(Stored data entries)
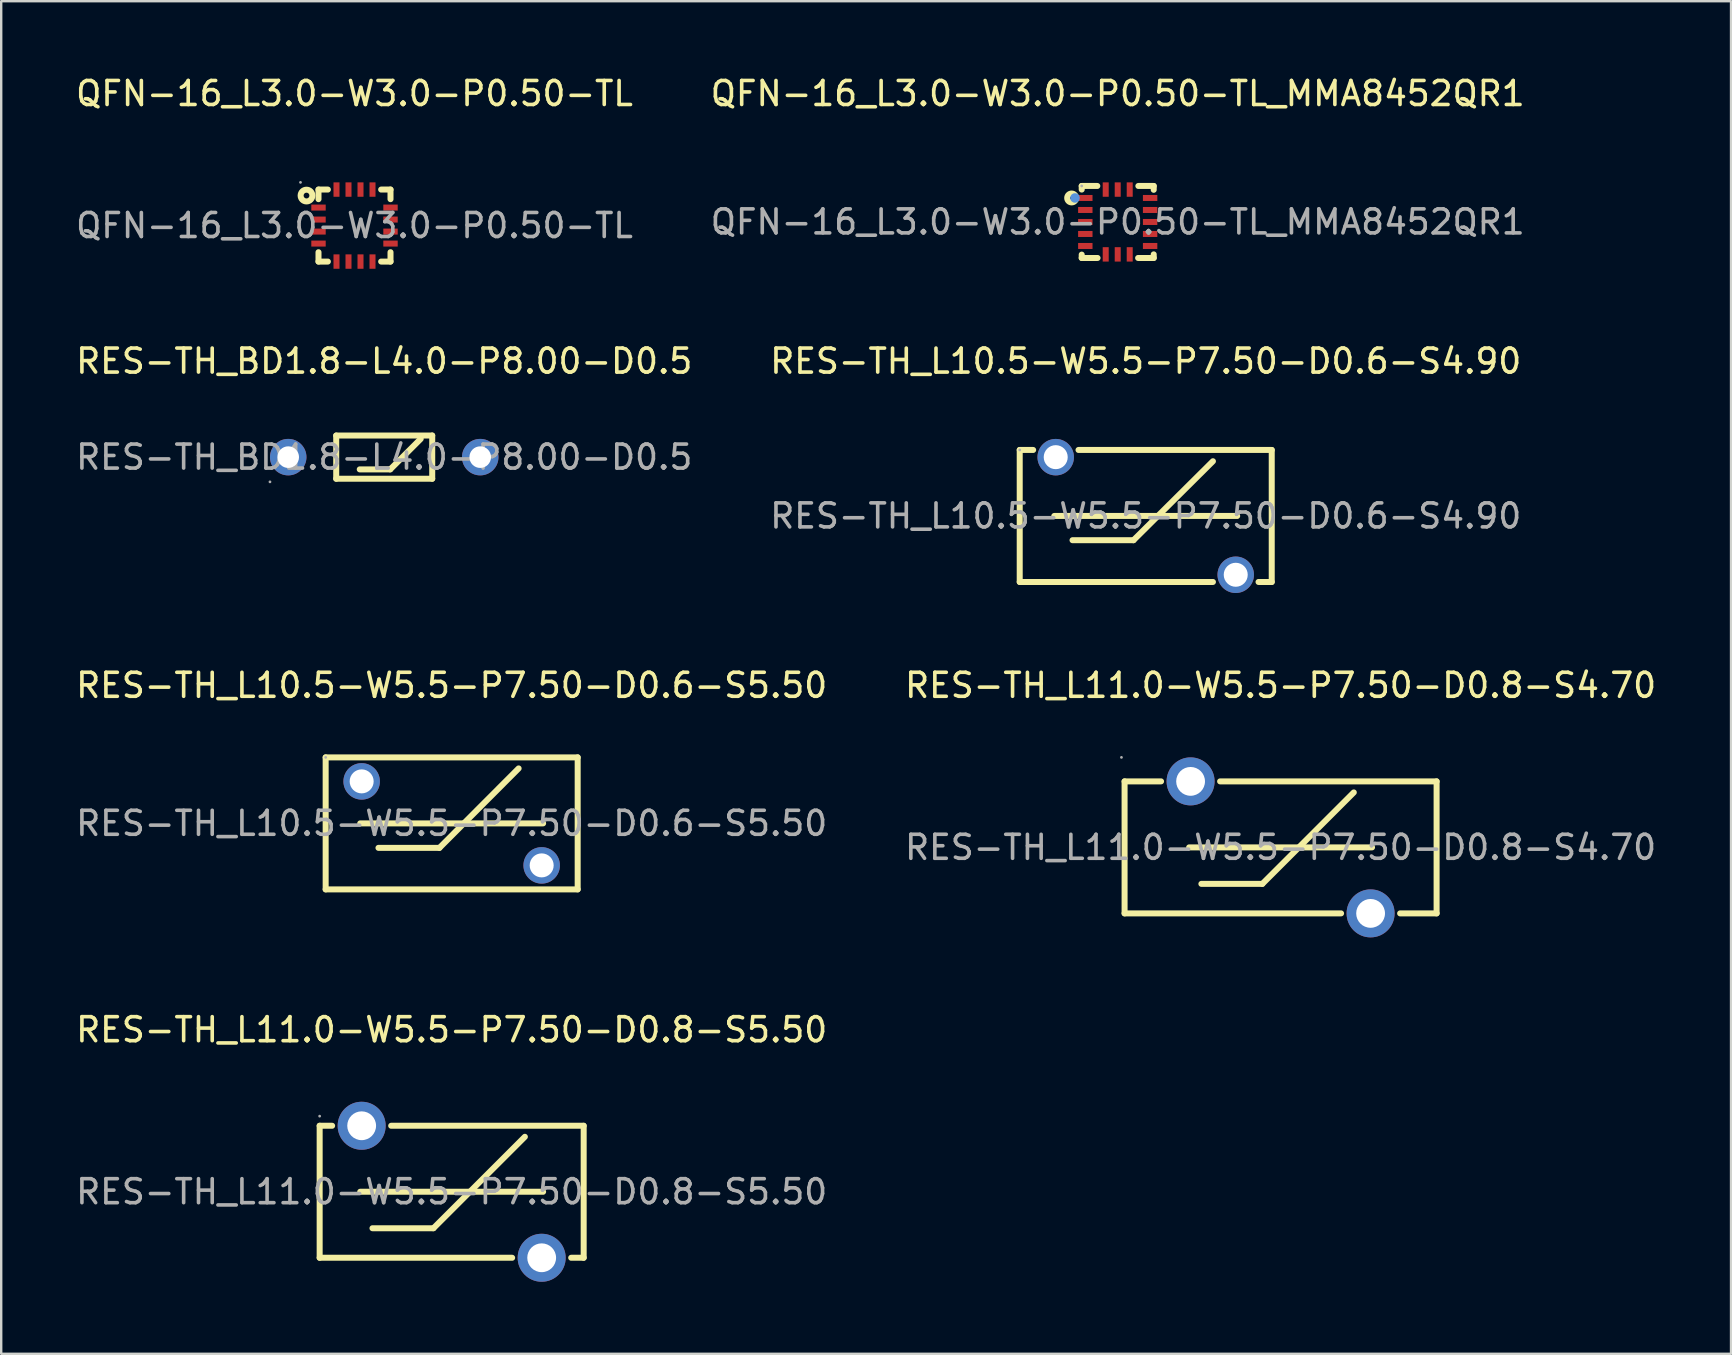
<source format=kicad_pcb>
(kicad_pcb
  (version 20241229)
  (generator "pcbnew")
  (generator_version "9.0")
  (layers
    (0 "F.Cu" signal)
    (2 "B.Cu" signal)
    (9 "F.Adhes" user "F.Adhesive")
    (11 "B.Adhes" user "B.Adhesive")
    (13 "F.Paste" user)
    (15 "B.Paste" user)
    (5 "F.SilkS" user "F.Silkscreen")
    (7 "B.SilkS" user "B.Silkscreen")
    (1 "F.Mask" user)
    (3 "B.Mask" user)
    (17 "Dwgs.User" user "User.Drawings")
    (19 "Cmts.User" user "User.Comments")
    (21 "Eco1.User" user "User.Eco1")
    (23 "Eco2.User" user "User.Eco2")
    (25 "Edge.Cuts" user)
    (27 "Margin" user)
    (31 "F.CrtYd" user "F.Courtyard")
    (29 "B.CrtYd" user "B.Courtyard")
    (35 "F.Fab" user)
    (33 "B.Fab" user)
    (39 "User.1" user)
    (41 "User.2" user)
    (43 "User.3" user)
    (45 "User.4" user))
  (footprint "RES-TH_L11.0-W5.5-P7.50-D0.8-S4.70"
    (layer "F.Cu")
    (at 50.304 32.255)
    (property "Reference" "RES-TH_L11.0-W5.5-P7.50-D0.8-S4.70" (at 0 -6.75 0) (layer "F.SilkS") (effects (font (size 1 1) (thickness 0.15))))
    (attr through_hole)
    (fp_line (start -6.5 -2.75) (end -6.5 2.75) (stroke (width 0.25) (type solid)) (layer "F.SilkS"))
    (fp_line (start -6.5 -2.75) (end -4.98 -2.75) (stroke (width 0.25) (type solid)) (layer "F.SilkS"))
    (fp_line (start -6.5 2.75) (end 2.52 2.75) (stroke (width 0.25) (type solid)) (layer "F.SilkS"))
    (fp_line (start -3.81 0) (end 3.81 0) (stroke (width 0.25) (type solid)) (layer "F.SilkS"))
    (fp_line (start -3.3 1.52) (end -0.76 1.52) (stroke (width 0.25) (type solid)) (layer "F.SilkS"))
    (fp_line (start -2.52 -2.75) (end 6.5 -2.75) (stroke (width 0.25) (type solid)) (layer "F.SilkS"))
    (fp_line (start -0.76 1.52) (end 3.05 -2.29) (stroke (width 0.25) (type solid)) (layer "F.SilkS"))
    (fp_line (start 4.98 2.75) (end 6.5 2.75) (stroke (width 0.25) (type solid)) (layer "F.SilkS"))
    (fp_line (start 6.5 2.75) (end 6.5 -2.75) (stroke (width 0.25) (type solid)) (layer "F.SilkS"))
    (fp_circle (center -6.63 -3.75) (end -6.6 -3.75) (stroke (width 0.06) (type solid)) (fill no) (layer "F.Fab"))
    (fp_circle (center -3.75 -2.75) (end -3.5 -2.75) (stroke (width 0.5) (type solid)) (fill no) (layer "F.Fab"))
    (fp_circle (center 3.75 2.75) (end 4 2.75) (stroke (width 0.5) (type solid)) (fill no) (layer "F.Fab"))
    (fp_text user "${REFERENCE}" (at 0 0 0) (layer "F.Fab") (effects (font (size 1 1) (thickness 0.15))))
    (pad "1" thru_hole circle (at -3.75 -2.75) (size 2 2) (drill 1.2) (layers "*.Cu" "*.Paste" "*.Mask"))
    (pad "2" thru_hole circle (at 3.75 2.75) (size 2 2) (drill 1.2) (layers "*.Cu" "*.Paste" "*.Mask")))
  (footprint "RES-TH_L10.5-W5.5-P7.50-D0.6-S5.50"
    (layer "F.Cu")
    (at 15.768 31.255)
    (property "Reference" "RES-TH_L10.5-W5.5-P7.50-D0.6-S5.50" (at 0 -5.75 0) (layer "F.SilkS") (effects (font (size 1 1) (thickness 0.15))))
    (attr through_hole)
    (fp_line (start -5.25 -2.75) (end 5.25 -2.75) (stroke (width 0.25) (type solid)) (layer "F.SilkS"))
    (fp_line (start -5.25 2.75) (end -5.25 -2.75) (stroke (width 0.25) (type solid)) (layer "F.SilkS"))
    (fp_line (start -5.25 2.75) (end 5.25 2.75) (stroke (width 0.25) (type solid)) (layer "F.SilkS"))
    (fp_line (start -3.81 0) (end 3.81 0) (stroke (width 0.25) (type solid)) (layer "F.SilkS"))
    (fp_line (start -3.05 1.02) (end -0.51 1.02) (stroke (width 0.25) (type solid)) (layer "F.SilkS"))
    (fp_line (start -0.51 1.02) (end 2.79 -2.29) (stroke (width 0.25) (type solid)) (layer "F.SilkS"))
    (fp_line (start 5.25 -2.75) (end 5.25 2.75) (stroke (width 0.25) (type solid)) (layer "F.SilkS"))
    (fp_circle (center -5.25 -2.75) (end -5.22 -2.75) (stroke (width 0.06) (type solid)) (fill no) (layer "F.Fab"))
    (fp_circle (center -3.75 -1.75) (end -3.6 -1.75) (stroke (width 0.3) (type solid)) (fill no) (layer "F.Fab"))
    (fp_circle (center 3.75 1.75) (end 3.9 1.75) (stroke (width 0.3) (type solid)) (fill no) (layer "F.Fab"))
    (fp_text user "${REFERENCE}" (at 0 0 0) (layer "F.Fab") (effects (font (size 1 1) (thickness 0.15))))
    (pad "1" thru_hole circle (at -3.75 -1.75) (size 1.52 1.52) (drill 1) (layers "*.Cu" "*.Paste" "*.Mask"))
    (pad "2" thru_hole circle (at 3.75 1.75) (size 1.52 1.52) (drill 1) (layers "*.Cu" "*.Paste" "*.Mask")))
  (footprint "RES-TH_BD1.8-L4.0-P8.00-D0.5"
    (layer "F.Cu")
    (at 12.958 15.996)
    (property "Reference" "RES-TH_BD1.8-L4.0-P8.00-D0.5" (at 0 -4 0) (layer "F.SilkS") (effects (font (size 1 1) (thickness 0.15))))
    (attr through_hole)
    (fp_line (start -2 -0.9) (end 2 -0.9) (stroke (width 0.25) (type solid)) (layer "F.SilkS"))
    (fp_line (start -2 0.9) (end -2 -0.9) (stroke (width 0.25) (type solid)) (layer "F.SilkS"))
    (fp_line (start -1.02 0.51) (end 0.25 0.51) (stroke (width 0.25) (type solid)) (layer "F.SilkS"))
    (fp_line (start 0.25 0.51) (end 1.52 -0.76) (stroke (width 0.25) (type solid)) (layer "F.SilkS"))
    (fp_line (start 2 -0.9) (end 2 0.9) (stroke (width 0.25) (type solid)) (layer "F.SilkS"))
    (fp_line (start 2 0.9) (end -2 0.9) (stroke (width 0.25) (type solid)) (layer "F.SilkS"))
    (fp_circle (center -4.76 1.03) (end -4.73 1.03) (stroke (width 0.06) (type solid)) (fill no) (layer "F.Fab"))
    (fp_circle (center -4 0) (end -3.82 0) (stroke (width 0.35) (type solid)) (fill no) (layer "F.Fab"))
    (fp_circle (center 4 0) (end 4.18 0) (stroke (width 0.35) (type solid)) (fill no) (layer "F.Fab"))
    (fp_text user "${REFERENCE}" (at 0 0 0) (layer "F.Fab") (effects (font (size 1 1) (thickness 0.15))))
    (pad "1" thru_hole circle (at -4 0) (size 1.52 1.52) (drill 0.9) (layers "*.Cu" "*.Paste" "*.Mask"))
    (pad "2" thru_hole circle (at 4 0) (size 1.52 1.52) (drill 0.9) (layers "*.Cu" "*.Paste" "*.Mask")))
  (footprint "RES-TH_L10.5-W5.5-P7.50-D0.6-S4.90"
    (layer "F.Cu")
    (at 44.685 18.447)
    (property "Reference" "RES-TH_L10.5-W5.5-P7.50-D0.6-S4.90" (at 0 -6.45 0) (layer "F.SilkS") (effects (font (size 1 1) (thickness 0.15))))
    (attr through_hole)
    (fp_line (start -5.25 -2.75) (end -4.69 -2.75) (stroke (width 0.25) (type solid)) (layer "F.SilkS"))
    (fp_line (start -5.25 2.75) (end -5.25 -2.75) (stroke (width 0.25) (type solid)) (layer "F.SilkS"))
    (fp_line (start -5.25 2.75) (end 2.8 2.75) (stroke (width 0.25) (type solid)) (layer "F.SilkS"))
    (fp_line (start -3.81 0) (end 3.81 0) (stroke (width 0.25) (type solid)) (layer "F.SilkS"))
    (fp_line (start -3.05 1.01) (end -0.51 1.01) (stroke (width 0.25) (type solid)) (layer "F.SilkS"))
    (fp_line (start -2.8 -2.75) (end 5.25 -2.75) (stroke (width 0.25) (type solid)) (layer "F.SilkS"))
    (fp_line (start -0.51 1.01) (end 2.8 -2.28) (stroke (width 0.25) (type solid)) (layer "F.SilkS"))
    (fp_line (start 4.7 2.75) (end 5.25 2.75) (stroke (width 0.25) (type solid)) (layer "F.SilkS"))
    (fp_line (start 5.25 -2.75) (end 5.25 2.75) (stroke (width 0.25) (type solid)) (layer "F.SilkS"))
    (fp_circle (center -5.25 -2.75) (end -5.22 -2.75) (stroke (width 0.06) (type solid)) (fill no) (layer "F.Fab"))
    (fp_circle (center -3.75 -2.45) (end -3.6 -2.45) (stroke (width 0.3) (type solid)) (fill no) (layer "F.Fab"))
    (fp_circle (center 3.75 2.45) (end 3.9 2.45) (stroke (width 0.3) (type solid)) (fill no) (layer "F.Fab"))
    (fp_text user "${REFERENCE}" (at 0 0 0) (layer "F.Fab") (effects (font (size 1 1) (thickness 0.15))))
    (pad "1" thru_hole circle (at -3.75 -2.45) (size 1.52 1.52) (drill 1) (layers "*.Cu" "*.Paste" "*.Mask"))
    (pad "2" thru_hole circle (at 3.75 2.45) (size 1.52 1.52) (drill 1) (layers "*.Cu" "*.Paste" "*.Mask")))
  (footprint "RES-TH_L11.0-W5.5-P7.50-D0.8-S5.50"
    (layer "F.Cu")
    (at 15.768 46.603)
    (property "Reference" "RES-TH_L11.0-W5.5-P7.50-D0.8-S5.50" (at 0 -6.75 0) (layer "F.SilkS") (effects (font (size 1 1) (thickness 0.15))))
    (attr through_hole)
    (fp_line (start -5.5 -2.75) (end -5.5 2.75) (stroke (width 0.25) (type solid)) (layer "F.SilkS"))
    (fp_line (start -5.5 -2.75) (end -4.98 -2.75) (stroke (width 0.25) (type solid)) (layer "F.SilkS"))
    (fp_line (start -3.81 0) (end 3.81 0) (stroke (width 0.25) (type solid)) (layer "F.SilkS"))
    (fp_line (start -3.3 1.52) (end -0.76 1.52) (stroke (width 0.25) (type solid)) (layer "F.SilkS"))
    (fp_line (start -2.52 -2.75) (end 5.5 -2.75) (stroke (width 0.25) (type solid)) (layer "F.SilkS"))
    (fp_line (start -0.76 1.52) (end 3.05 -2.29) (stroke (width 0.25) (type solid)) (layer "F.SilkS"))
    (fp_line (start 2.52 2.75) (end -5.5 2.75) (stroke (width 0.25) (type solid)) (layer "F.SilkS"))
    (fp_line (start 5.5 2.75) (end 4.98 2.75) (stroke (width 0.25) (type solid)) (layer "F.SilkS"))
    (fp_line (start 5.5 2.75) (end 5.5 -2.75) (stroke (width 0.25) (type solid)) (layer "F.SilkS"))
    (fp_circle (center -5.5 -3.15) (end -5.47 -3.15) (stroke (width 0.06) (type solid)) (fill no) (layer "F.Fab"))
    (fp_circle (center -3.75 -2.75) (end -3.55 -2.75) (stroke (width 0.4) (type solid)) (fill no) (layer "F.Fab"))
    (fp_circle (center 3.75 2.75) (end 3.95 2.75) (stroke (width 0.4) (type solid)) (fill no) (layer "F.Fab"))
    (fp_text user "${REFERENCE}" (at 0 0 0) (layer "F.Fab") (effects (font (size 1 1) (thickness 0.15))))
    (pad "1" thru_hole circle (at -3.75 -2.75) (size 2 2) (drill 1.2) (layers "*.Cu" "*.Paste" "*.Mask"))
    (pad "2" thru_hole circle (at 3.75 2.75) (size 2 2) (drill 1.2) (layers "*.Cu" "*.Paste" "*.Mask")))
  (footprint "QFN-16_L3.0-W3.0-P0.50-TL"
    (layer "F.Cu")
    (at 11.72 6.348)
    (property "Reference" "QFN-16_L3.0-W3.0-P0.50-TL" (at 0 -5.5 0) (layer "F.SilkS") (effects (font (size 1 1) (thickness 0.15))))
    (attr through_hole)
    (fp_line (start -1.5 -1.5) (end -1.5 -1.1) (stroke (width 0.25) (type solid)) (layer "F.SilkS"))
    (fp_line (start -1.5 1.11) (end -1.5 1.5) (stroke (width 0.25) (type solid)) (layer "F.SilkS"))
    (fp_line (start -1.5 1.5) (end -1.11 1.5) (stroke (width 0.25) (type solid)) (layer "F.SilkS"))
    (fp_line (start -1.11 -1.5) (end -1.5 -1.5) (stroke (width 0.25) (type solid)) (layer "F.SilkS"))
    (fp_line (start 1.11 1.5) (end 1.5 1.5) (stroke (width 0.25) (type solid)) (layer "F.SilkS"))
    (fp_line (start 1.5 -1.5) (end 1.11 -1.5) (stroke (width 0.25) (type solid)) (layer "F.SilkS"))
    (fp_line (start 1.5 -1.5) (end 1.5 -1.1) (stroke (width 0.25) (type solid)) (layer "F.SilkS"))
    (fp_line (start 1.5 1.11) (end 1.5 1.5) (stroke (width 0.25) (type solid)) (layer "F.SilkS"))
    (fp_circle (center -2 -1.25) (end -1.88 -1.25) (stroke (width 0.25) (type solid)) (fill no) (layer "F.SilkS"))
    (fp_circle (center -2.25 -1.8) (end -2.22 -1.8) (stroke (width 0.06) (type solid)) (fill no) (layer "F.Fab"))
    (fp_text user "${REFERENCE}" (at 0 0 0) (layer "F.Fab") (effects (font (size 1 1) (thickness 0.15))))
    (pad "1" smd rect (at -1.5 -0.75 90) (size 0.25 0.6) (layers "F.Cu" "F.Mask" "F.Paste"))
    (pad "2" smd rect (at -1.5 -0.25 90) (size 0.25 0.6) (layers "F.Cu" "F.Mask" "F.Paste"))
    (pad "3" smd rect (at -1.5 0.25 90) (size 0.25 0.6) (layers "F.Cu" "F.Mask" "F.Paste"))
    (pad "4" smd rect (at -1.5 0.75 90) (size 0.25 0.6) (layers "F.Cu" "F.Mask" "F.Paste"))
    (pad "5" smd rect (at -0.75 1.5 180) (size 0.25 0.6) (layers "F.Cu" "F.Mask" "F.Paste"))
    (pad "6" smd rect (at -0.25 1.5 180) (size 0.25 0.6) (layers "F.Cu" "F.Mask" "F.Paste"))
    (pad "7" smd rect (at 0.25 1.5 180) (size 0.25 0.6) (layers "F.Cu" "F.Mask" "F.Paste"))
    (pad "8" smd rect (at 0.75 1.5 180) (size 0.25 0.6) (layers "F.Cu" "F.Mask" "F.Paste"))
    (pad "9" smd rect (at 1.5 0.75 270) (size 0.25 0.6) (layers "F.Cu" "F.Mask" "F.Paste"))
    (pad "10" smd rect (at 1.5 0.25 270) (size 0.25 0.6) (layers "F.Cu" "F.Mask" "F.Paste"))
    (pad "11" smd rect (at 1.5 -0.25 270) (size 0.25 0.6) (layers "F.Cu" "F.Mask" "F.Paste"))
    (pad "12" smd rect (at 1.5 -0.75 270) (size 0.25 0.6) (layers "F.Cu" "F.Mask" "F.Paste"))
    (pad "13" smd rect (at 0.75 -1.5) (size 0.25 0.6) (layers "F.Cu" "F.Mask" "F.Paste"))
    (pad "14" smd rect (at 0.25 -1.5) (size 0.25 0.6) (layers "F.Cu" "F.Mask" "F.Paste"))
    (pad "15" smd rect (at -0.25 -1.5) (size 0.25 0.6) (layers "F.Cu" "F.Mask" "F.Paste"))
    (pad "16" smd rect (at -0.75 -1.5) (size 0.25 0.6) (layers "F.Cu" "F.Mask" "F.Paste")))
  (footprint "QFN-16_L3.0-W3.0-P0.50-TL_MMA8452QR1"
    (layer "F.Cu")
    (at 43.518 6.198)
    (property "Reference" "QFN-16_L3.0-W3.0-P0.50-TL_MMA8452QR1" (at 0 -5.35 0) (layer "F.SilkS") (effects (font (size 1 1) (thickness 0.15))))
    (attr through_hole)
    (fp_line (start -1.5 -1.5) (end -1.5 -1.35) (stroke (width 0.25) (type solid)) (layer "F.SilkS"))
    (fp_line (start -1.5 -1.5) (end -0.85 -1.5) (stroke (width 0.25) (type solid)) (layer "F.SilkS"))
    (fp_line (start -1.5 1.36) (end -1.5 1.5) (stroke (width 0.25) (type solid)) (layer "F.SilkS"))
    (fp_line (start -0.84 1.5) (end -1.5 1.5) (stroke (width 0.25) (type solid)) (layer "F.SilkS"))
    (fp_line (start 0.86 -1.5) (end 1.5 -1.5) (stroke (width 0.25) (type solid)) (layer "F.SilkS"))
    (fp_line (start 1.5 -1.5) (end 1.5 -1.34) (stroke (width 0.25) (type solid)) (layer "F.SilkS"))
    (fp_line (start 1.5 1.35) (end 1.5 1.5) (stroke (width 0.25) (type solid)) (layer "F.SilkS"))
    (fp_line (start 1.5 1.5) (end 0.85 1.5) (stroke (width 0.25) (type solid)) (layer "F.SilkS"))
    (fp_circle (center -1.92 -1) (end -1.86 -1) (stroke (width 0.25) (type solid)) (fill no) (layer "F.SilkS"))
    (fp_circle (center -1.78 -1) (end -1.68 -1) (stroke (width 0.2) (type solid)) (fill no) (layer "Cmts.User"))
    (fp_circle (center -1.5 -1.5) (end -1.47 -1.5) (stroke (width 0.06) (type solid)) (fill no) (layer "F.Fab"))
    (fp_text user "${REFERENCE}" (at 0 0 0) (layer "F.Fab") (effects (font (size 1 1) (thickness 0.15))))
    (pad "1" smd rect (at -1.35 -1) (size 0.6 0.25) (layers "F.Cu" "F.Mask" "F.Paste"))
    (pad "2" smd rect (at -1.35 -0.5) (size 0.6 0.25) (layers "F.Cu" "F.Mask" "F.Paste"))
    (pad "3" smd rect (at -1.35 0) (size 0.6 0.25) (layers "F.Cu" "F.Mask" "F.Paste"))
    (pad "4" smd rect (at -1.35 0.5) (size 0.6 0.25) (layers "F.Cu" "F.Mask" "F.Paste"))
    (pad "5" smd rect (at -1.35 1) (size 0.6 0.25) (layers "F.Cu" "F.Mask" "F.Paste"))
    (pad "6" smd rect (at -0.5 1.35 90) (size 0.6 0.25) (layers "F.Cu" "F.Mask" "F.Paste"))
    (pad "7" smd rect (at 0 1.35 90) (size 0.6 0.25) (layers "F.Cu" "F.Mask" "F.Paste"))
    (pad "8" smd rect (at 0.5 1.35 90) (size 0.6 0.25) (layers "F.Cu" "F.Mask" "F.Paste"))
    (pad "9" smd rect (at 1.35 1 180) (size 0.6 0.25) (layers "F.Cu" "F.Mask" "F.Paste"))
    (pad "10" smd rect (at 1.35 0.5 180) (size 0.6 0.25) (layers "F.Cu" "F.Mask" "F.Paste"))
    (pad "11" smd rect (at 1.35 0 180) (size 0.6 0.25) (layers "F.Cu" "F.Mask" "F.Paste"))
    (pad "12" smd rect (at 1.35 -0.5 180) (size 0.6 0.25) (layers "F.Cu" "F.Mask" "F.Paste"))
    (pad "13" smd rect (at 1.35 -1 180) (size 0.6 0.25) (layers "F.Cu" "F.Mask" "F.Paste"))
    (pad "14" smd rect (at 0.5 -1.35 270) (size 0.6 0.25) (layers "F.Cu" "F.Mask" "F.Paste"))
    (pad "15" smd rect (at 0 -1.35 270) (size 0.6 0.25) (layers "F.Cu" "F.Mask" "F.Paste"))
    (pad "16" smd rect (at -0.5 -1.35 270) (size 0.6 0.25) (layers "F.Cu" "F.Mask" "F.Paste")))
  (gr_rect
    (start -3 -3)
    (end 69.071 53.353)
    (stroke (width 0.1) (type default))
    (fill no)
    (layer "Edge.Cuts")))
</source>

*What is being asked*: Write out only the lines that run from the line containing "(at -1.5 0.25" through the line containing "(at 1.5 -0.25", both included, exactly as they appear above.

*Result for this task*:
    (pad "3" smd rect (at -1.5 0.25 90) (size 0.25 0.6) (layers "F.Cu" "F.Mask" "F.Paste"))
    (pad "4" smd rect (at -1.5 0.75 90) (size 0.25 0.6) (layers "F.Cu" "F.Mask" "F.Paste"))
    (pad "5" smd rect (at -0.75 1.5 180) (size 0.25 0.6) (layers "F.Cu" "F.Mask" "F.Paste"))
    (pad "6" smd rect (at -0.25 1.5 180) (size 0.25 0.6) (layers "F.Cu" "F.Mask" "F.Paste"))
    (pad "7" smd rect (at 0.25 1.5 180) (size 0.25 0.6) (layers "F.Cu" "F.Mask" "F.Paste"))
    (pad "8" smd rect (at 0.75 1.5 180) (size 0.25 0.6) (layers "F.Cu" "F.Mask" "F.Paste"))
    (pad "9" smd rect (at 1.5 0.75 270) (size 0.25 0.6) (layers "F.Cu" "F.Mask" "F.Paste"))
    (pad "10" smd rect (at 1.5 0.25 270) (size 0.25 0.6) (layers "F.Cu" "F.Mask" "F.Paste"))
    (pad "11" smd rect (at 1.5 -0.25 270) (size 0.25 0.6) (layers "F.Cu" "F.Mask" "F.Paste"))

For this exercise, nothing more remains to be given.